Élevé dans une famille pauvre qui pouvait à peine se permettre un repas par jour, il sait ce que la faim et la pauvreté lui font ressentir. Lorsqu’il a commencé sa vie en faisant des petits boulots, il n’a cessé de prendre du retard sur le loyer.

Il m’a raconté l’incident qui a déclenché l’ubuntu chez lui de manière inattendue.

« Tôt un matin, mon propriétaire m’a attendu pour que j’utilise la salle de bain, qui se trouvait à l’extérieur de la maison, et m’a rapidement enfermé hors de sa maison à cause d’arriérés de loyer.

« Coincé dehors sans vêtements et sans argent, je me suis juré de ne jamais laisser quelqu’un d’autre subir une telle humiliation. »

Aujourd’hui, Michael est un propriétaire qui loue à près de 30 locataires. Lorsque leurs revenus ont diminué, il leur a accordé un congé de paiement de leur loyer, qu’ils n’ont pas eu à payer depuis le mois de mai.

« C’est dur pour mon entreprise, mais je ne supporte pas la vue d’un sans-abri. J’ai dit à mes locataires que pour l’instant, ils devraient se concentrer sur la recherche de nourriture pour leur famille ».

Dans la capitale du Ghana, Accra, lorsque le verrouillage a été annoncé, les pensées d’Elizabeth Yawson se sont tournées vers les personnes vulnérables vivant dans les rues.

Lorsque la journaliste radio a lancé une campagne en ligne pour aider les sans-abris, la réponse a été enthousiaste.

« Les gens ont répondu généreusement et nous avons pu nourrir une centaine de personnes pendant une semaine.

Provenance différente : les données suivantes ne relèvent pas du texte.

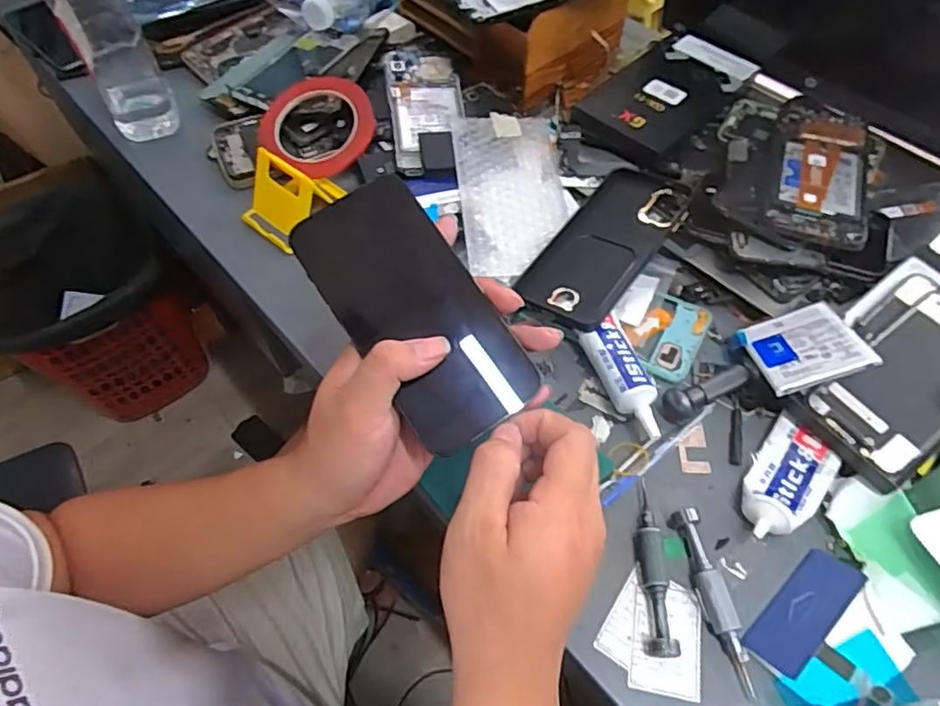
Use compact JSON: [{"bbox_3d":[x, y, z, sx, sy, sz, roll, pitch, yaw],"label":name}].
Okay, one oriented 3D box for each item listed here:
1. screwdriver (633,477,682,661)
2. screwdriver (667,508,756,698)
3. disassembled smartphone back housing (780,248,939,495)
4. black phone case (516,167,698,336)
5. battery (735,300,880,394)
[{"bbox_3d":[0.112,0.131,0.378,0.016,0.017,0.104,-1,57,1],"label":"screwdriver"},{"bbox_3d":[0.146,0.146,0.366,0.015,0.017,0.103,-9,57,-4],"label":"screwdriver"},{"bbox_3d":[0.311,0.001,0.424,0.184,0.017,0.100,-33,62,-18],"label":"disassembled smartphone back housing"},{"bbox_3d":[0.110,-0.090,0.494,0.080,0.009,0.171,30,68,28],"label":"black phone case"},{"bbox_3d":[0.230,-0.004,0.419,0.066,0.005,0.075,-23,34,9],"label":"battery"}]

« J’ai ensuite obtenu le soutien de deux restaurants et nous avons contacté 30 travailleurs de la santé dans un hôpital de Kasoa, dans la région centrale du Ghana, en leur offrant un déjeuner gratuit pendant toute une semaine ».

Ce qu’Akindele, Michael et Elizabeth ont montré, c’est que bien que le coq appartienne à une seule famille, lorsqu’il chante, on l’entend dans tout le village.

Les nouvelles de leurs actions et d’autres comme eux ont remué de nombreuses âmes à travers le continent.